SUPPLIED TEXT
* * * *

Apple on Friday announced an investment of $1 billion in China’s ride-hailing platform Didi Chuxing.
“We decided to make the investment for a number of strategic reasons, including the chance to learn more about certain segments of the China market; we see lots of opportunities for closer cooperation between the two companies; and we also believe it will deliver strong returns,” Tim Cook, Apple’s CEO, told Chinese agency Xinhua.
Didi Chuxing was formerly known as Didi Kuaidi.
Cook said the investment reflected Apple’s excitement in Didi’s fast-growing business and its continued confidence in China’s long-run economy.
This is the single largest investment Didi has received, which makes Apple its strategic investor, Didi said in a statement.
Didi says it completes more than 11 million rides a day, with more than 87 per cent of the market for private car-hailing in China.
In a move bound to hit US-owned Uber, four of the world’s largest taxi-hailing apps — India’s Ola, China’s Didi Kuaidi, US-based Lyft and Malaysia’s GrabTaxi — entered into a partnership in December which allows passengers to book rides on any of these four services using just one app.
The pact will allow users of these ridesharing apps to seamlessly travel across India, China, the US and Southeast Asia.
China’s Didi Kuadi and India’s Ola are looking to jointly compete with US-based Uber. Uber is backed by investment bank Goldman Sachs and operates in over 60 countries.
The new Asian alliance will cover nearly all of Southeast Asia, India, China and the US, reaching nearly 50 per cent of the world’s population, a joint statement of Didi, Ola and GrabTaxi said.

* * * *

Chart analysis data
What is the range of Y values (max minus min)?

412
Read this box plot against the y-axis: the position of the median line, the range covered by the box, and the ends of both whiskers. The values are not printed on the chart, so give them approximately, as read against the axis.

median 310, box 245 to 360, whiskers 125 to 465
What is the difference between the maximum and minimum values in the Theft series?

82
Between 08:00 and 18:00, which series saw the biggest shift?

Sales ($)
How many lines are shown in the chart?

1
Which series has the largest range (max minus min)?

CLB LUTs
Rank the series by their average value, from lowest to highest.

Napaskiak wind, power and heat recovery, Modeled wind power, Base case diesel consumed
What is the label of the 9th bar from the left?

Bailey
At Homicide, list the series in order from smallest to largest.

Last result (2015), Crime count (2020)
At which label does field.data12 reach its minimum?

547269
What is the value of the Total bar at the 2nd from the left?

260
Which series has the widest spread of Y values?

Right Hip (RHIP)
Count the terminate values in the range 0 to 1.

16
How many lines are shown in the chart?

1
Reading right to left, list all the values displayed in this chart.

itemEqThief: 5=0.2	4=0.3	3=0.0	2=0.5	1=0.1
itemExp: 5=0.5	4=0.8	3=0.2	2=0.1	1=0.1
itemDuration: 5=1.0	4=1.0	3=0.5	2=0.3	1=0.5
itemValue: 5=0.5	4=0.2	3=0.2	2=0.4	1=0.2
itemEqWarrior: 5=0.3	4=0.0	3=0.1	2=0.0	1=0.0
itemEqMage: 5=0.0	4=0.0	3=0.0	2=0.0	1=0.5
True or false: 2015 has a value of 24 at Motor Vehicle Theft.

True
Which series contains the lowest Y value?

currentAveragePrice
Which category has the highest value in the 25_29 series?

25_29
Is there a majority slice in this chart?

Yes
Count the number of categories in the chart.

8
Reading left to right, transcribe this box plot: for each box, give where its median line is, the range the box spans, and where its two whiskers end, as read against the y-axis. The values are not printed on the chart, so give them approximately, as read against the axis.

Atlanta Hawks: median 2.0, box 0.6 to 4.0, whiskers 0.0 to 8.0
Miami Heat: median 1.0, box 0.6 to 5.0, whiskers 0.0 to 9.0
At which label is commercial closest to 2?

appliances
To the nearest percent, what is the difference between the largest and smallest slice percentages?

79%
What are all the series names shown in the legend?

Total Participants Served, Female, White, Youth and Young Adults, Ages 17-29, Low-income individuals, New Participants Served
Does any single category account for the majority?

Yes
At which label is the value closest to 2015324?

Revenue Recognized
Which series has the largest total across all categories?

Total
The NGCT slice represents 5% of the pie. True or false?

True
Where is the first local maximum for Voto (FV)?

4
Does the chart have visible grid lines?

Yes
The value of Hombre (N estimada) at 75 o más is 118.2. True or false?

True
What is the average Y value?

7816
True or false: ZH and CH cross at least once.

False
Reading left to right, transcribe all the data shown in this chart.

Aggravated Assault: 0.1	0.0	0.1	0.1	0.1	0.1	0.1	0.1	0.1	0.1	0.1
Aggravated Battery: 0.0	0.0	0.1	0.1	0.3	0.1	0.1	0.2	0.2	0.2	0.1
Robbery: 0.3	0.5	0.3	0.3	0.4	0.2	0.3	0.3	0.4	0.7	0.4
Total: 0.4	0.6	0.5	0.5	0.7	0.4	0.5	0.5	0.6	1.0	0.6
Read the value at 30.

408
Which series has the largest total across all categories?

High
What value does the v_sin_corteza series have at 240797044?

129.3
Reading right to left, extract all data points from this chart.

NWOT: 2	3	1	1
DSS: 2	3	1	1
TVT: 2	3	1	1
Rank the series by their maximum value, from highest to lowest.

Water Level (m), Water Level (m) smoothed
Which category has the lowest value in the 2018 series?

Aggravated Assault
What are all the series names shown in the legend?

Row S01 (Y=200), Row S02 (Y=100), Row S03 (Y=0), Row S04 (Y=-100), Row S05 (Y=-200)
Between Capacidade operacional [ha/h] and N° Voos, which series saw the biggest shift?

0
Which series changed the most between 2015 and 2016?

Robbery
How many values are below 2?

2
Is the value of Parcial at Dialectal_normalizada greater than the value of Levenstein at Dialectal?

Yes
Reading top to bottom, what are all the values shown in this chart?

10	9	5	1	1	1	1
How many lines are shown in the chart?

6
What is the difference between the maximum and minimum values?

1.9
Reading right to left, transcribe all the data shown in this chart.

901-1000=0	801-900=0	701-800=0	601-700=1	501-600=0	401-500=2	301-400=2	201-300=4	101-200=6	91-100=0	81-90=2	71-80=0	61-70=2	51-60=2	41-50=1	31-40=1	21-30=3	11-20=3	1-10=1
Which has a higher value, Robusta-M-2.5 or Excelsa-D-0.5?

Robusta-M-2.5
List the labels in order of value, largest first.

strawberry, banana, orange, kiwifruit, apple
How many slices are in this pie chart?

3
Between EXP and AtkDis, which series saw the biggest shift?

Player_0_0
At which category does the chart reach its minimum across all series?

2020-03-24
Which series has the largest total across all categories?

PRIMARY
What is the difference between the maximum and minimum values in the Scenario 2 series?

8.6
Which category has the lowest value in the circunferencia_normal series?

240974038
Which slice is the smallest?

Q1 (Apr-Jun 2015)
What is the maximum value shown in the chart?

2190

* * * *

WORK TASK A
From the article on Apple's investment in Didi, return the passage that begins at the words "The pact will" and ends after "over 60 countries.", copied verbatim.
WORK TASK B
In the article on Apple's investment in Didi, how many rides does Didi say it completes each day?

EXERCISE OUTPUT A
The pact will allow users of these ridesharing apps to seamlessly travel across India, China, the US and Southeast Asia.
China’s Didi Kuadi and India’s Ola are looking to jointly compete with US-based Uber. Uber is backed by investment bank Goldman Sachs and operates in over 60 countries.

EXERCISE OUTPUT B
More than 11 million rides a day.